A equipa de ‘segunda linha’ de uma nação desfalcada da sua maior estrela provava que os favoritismos serviam para ser quebrados e foi com o estatuto de underdog que deslumbrou num grupo onde deixou para trás nomes como Elena Rybakina (22.ª) ou Paula Badosa (13.ª). Se o calor humano já se tinha assumido como prato principal no embate com nuestras hermanas, o que se reservava para este sábado extrapolava ainda mais o vibrante nível de delírio em todos os capítulos.

Com a Union Jack presente em ambas as bandeiras, a Grã-Bretanha recebia vinda do outro lado do mundo a Austrália que prometia lutar contra o sonho britânico. Storm Sanders adiantou-se e deu o primeiro tento para as dos antípodas, mas Dart ressuscitou a esperança ao igualar a contenda. O determinante embate de pares voltava a mostrar-se crucial e o fim de jejum de 41 anos longe da final esteve mais perto do que nunca de ser enterrado pela seleção visitada – mas os quatro pontos que separaram Nicholls e Barnett de repetirem a proeza de há dois dias atrás tornaram-se intransponíveis e o clima de celebração das australianas contrastou com amargura dos quase 4.000 espectadores que torciam para outro desfecho (3.927, para ser mais preciso).

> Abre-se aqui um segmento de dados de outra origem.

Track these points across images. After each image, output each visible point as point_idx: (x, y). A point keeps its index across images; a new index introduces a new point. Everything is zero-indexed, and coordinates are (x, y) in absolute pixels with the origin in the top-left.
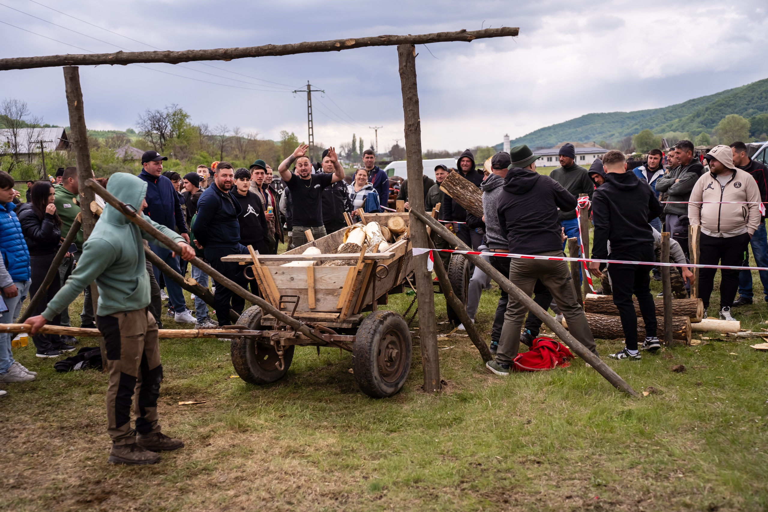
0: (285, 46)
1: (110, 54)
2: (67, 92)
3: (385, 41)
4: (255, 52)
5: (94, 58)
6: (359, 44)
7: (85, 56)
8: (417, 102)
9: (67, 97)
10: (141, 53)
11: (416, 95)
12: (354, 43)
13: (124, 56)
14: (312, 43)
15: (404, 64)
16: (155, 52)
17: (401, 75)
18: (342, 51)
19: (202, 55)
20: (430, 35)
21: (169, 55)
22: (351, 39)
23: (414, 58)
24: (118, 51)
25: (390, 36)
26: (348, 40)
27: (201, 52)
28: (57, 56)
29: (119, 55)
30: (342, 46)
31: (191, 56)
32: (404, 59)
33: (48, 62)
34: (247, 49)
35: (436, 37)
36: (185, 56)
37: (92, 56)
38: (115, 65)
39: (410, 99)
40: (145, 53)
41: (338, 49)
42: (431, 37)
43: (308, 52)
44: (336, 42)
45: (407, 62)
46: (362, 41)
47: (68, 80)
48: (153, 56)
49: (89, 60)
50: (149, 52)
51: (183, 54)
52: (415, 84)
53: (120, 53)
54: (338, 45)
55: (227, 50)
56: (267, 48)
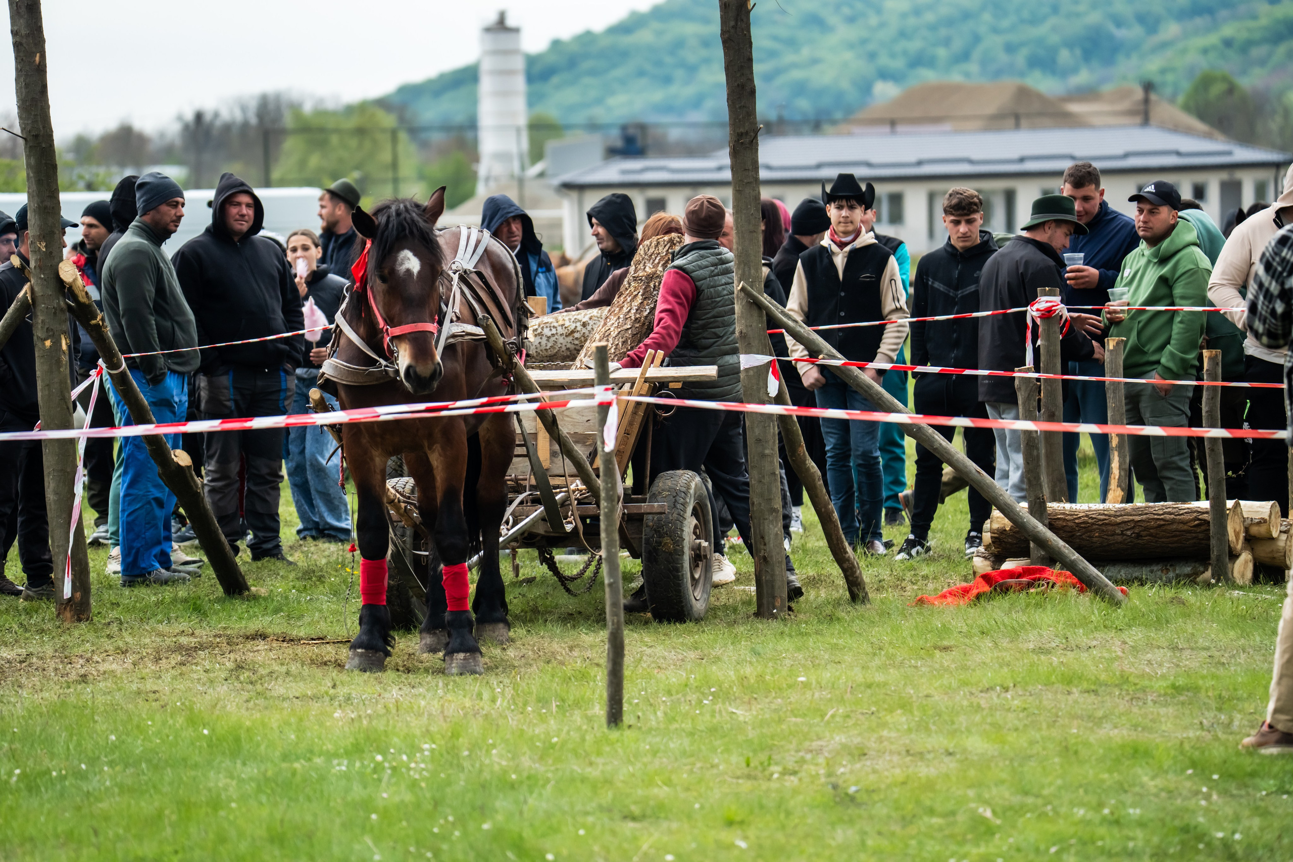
8: (752, 92)
11: (751, 80)
17: (724, 43)
47: (23, 10)
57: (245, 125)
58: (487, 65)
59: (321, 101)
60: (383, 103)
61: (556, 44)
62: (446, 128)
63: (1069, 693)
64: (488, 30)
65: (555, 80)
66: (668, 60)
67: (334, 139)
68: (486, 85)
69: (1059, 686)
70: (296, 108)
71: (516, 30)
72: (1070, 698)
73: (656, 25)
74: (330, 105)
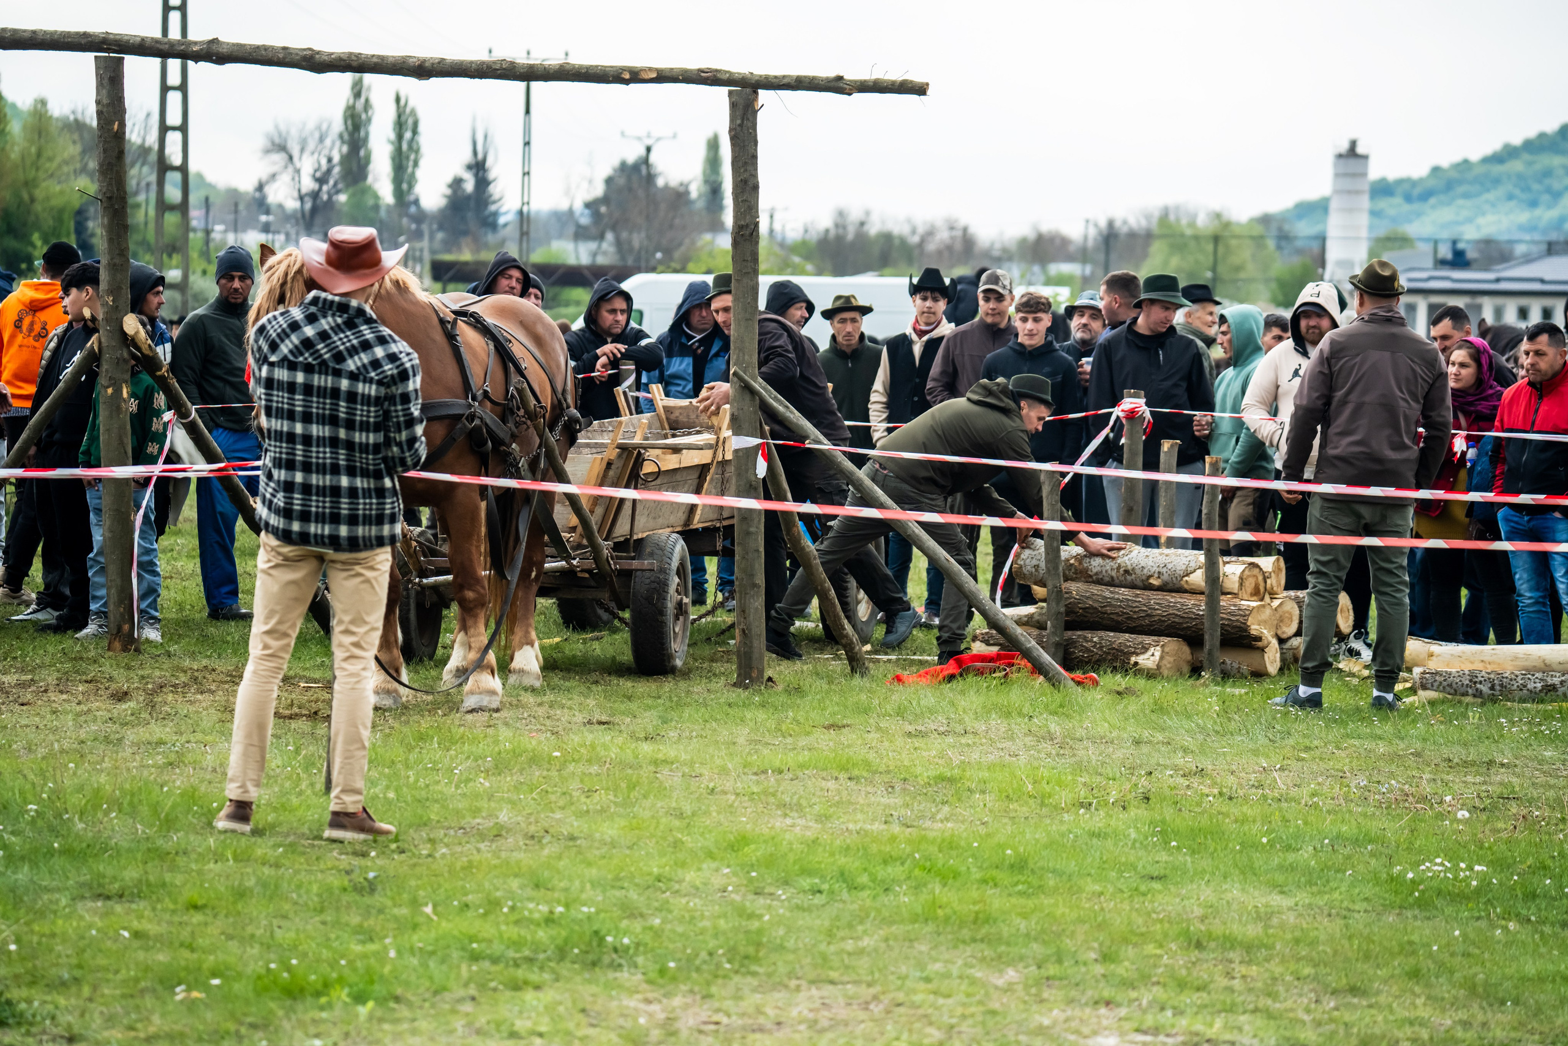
0: (532, 66)
1: (196, 43)
2: (97, 102)
3: (708, 78)
4: (477, 70)
5: (159, 46)
6: (663, 77)
7: (140, 38)
8: (756, 188)
9: (98, 112)
10: (258, 47)
11: (755, 176)
12: (654, 75)
13: (224, 50)
14: (581, 67)
15: (738, 122)
16: (285, 48)
17: (732, 139)
18: (632, 85)
19: (376, 64)
20: (784, 77)
21: (312, 57)
22: (650, 69)
23: (755, 112)
24: (210, 38)
25: (717, 71)
26: (643, 70)
27: (375, 60)
28: (86, 34)
29: (214, 47)
30: (634, 76)
31: (354, 64)
32: (738, 113)
33: (67, 42)
34: (462, 63)
35: (793, 83)
36: (342, 63)
37: (157, 42)
38: (200, 64)
39: (745, 181)
40: (266, 48)
41: (626, 82)
42: (785, 81)
43: (573, 81)
44: (623, 69)
45: (742, 119)
46: (668, 74)
47: (104, 80)
48: (281, 56)
49: (148, 47)
50: (273, 47)
51: (340, 59)
52: (755, 157)
53: (215, 41)
54: (627, 76)
55: (425, 61)
56: (498, 66)
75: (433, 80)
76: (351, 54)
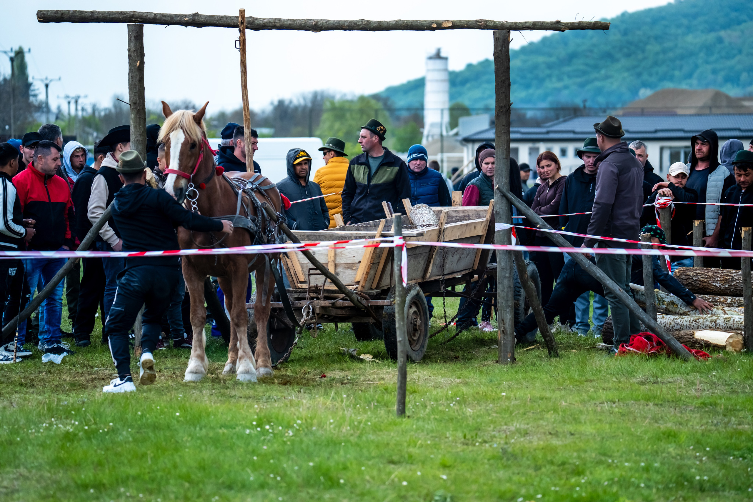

A quarta vinda da prova máxima de seleções femininas a solo britânico não esteve longe de se traduzir na primeira presença da Grã-Bretanha em finais desde 1981, mas o sonho do primeiro título nas Billie Jean King Cup Finals fica adiado por mais um ano para o país inventor da modalidade. As capitaneadas por Anne Keothavong só podem sair de Glasgow de cabeça bem erguida e mesmo sem o troféu há algo que não lhes escapou: a certeza de que honraram as cores nacionais perante as maiores plateias da semana e a prova de que o clima de união prevaleceu à ausência da maior estrela. À Rússia suceder-se-á este domingo a Austrália ou a Suíça, mas é a Grã-Bretanha a campeã no plano de quem levou o deslumbramento e ilusão às bancadas.